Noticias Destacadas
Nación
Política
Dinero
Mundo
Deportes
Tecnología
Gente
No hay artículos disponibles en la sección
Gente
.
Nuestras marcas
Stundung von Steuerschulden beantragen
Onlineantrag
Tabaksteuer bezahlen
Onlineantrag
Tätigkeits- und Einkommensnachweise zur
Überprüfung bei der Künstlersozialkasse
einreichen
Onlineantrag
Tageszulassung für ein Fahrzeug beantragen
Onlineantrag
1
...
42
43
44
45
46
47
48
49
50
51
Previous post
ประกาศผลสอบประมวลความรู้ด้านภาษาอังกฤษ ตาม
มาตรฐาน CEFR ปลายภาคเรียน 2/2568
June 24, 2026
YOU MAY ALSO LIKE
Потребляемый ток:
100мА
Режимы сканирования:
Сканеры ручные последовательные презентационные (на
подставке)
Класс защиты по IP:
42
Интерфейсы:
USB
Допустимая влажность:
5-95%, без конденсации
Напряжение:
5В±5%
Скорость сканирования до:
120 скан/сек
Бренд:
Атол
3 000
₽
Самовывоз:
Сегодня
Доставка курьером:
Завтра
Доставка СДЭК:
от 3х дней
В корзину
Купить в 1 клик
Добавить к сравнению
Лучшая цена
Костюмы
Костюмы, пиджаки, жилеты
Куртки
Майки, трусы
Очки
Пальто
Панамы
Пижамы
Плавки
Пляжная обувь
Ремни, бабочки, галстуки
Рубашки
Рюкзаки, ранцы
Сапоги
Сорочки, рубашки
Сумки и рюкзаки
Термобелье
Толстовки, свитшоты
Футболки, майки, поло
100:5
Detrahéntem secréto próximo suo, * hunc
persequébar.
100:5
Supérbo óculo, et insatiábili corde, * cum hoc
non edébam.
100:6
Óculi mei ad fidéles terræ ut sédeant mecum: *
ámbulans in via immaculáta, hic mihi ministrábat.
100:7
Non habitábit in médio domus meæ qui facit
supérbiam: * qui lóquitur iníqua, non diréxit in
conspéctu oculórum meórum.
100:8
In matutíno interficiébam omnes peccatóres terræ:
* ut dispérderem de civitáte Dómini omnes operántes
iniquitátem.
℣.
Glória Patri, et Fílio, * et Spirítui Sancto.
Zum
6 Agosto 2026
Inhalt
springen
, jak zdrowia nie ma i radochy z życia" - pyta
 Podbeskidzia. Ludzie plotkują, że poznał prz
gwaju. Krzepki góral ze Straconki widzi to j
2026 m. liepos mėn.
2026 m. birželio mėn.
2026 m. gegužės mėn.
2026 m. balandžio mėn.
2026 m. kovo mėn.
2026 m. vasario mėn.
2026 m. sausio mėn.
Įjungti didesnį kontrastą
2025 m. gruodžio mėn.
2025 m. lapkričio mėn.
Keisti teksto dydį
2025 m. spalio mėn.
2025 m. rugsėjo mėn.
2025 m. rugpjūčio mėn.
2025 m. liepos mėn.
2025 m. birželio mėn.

INSTRUCTION:
Pick out every line in the records above that contains the word "birželio" and copy each of those lines.

TASK OUTPUT:
2026 m. birželio mėn.
2025 m. birželio mėn.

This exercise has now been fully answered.